When I was a manager in Saudi Arabia in the 1970s, the Yemen was added to my area as an ‘unsolicited gift’. I duly made an exploratory visit and my first impressions of Sanaa are still vivid.

The Yemen had just been reunited after a couple of decades of disruption and civil war, and was opening up to the outside world. Sanaa was a fascinating mixture of traditional and modern. There were still a lot of old stone and mud castellated buildings. The souk was dark and intriguing with the offer of spices, Maria Theresa dollars and old Jewish jewellery.

A lot of the people still wore traditional dress. For the men this consisted of a turban, jacket, cummerbund (perhaps holding a khungir) and a sort of kilt over bare lower legs ending in plastic flip-flops. Most also carried the ultimate accessory, an AK47. I have never seen so many weapons on the street as in Sanaa.

Of course, the twentieth century was intruding. Transistor radios were everywhere. Traffic congested the narrow streets, with pick-ups and battered cars competing for road space. Most common were the mopeds, low-powered, far eastern made and noisy, taking the role that bicycles occupy in Amsterdam.

On that first visit I also encountered qat. Qat is a green leaf, which is chewed for its mildly narcotic effect. It was grown in huge quantities in the Yemen and its use was almost universal.

I have seen a sophisticated Yemeni in western dress stuffing incredible amounts of green stuff into his mouth after lunch. The qat is held in a wad at the side of the mouth, and you get used to the sight of Yemenis in the street with cheeks bulging like chipmunks.

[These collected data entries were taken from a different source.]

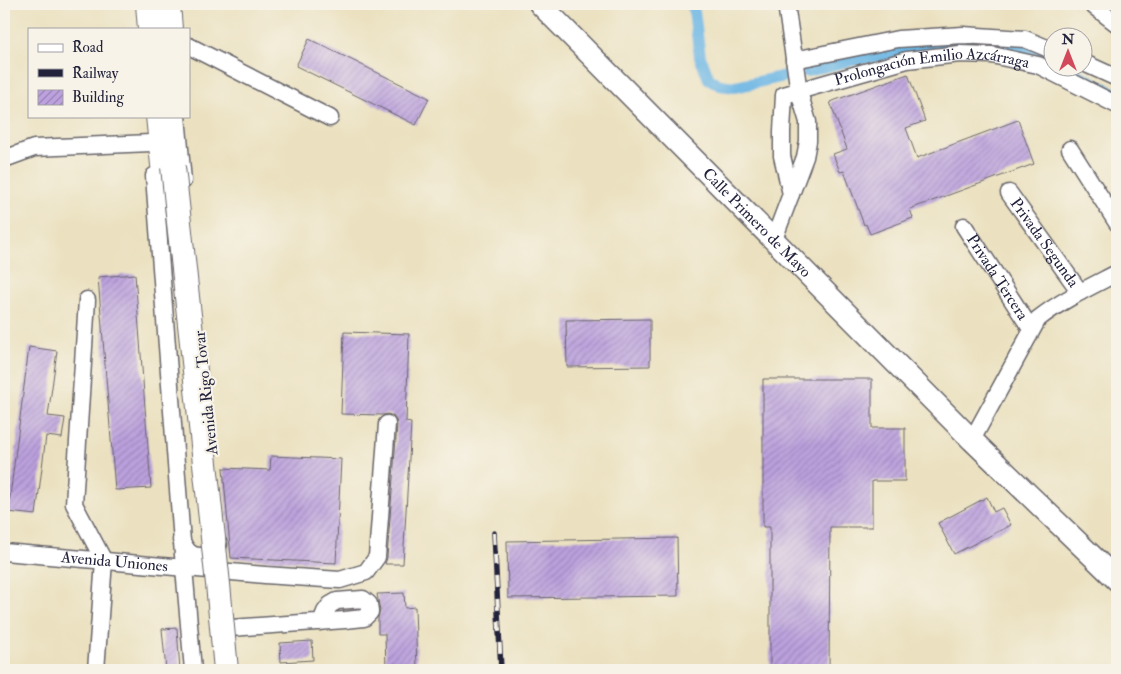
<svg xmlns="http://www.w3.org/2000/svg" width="1121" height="674" font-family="'IM FELL Double Pica',serif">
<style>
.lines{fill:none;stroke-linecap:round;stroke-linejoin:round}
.canal{stroke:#6cb6e4;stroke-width:12}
.building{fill:url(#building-hatch)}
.minor-casing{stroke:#68656a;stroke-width:19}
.major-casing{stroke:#68656a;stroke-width:24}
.highway-casing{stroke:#68656a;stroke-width:26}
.minor{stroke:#fff;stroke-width:16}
.major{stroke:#fff;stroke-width:21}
.highway{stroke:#fff;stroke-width:24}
.rail-casing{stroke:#22223b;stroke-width:5.5}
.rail{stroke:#f7f3e8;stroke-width:4;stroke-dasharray:11;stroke-linecap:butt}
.highway-bridge-casing{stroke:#68656a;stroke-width:26;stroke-linecap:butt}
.highway-bridge{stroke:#fff;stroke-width:24}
.labels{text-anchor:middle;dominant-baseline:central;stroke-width:4.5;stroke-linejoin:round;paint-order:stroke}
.street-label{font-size:16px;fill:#22223b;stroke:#f7f3e8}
</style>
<defs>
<pattern id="building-hatch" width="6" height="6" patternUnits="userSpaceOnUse" patternTransform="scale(1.25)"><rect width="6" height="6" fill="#bca1de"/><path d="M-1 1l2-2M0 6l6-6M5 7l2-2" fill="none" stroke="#9883b5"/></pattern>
</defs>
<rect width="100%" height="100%" fill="#f7f3e8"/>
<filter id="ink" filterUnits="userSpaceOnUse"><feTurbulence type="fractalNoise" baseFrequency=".02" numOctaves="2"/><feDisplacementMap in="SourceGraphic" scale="10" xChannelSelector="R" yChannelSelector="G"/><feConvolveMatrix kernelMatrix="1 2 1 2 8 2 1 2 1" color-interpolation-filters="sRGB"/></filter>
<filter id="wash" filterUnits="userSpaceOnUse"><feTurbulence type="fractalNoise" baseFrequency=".0096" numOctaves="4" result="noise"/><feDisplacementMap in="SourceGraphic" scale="20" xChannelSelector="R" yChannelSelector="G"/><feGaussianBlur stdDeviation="1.12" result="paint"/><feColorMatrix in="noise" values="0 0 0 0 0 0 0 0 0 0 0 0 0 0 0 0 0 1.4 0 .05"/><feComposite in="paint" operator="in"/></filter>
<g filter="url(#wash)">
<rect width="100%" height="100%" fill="#ebe1c0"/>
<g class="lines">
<g class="canal">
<polyline points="693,4 700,57 709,79 720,85 735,87 785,76"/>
<polyline points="1065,68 1117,95"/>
<polyline points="807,71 847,61 937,46 1000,45 1037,53 1054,61"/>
</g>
</g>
<g id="blocks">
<g class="building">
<polygon points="309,39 429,98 416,125 296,66"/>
<polygon points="908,74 925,121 906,128 917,158 1018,120 1034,164 910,209 913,218 870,234 866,224 864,225 844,171 840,172 833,154 847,149 830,102"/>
<polygon points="135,274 151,488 115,490 98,277"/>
<polygon points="650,319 650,366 567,367 566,320"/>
<polygon points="344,332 409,334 406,422 411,423 403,564 385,564 387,558 397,425 396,420 393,416 388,414 382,415 341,414"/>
<polygon points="29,347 57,351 48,416 65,418 62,438 46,436 36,515 8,512"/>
<polygon points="763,379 872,379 872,428 905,428 905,481 872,481 872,527 830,527 829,670 770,670 770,527 763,527"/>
<polygon points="271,456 341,459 336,563 231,558 223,468 270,470"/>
<polygon points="987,497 994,512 1002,508 1011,525 954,554 938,523"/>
<polygon points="677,538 678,596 508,598 507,541"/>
<polygon points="404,593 405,608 415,607 417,670 386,670 385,634 378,634 378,618 380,611 377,594"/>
<polygon points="177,628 180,670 166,670 162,629"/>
<polygon points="312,641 313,660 281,662 280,643"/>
</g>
</g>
</g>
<g filter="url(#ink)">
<use href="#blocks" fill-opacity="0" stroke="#68656a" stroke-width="1"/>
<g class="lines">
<defs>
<g id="minor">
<polyline points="1091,4 1117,24"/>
<polyline points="189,46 330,118"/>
<polyline points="794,60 898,39 963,35 1025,39 1054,51"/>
<polyline points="1084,63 1117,78"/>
<polyline points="177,116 183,181"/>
<polyline points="1070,149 1117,223"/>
<polyline points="4,159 34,148 151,143"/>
<polyline points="154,176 184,568 193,670"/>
<path id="s1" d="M1009 193 1080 292"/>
<path id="s2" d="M791 194 782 156V131L784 95 907 60 960 54 992 55 1038 65 1117 105"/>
<path id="s3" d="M964 226 1031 329"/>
<polyline points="774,239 805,157 808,141 808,122 799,92 786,4"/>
<polyline points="87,300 74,504 104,561 96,670"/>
<path d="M972 440 1038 319C1062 300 1090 287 1117 273"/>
<path d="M181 540C183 543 185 548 188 551 196 560 216 556 219 544"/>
<path id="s4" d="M4 552 265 575 340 580 366 572 377 557 387 424"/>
<polyline points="231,628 345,620 364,618 370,612 369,604 363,599 337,601 330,605 325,612 321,622"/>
</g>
<g id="major">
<path id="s5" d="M540 4 972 440 1117 580"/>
</g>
<g id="highway">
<polyline points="148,4 150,29"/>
<polyline points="168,4 170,29"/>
<polyline points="158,116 166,194"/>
</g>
</defs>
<use href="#minor" class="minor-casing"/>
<use href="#major" class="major-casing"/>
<use href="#highway" class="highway-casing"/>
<use href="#minor" class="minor"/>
<use href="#major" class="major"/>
<use href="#highway" class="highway"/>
<defs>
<polyline id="rail" points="494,533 501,670"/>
</defs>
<use href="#rail" class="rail-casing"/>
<use href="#rail" class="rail"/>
<defs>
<polyline id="highway-bridge" points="173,167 218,584 226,670"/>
</defs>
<use href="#highway-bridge" class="highway-bridge-casing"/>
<use href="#highway-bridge" class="highway-bridge"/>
</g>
</g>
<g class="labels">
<g class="street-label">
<text stroke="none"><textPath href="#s2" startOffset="252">Prolongación Emilio Azcárraga</textPath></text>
<text stroke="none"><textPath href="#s5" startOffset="308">Calle Primero de Mayo</textPath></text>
<text stroke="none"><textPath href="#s1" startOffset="61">Privada Segunda</textPath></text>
<text stroke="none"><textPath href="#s3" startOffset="61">Privada Tercera</textPath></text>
<text transform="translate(206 393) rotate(-96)">Avenida Rigo Tovar</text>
<text stroke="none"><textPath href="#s4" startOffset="111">Avenida Uniones</textPath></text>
</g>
</g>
<rect width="1121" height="674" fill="none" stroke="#f7f3e8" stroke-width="20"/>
<rect x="28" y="28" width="162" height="90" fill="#f7f3e8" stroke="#a29fa3"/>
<rect x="38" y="44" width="25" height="8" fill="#ffffff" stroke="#a29fa3"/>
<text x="72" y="52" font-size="15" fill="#22223b">Road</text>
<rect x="38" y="69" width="25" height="8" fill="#22223b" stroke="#a29fa3"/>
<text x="72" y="78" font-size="15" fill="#22223b">Railway</text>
<rect x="38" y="90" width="25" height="15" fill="url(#building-hatch)" stroke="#a29fa3"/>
<text x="72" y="102" font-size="15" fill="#22223b">Building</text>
<g transform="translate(1068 52)"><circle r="24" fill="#f7f3e8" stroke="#a29fa3"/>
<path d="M0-4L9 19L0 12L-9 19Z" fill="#d1495b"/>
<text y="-8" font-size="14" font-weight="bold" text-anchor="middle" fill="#22223b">N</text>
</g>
</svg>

I made two further visits to Sanaa, but those first impressions have remained with me. Since then, whenever Sanaa or the Yemen are mentioned in the news, a picture comes in to my mind; scrubby landscape, with perhaps a fort-like farm here and there, a tarmac road and – popping along the road – a moped ridden by a ‘traditional’ Yemeni, kilt fluttering in the breeze, cheek bulging with afternoon qat, and, of course, an AK47 slung over his shoulder.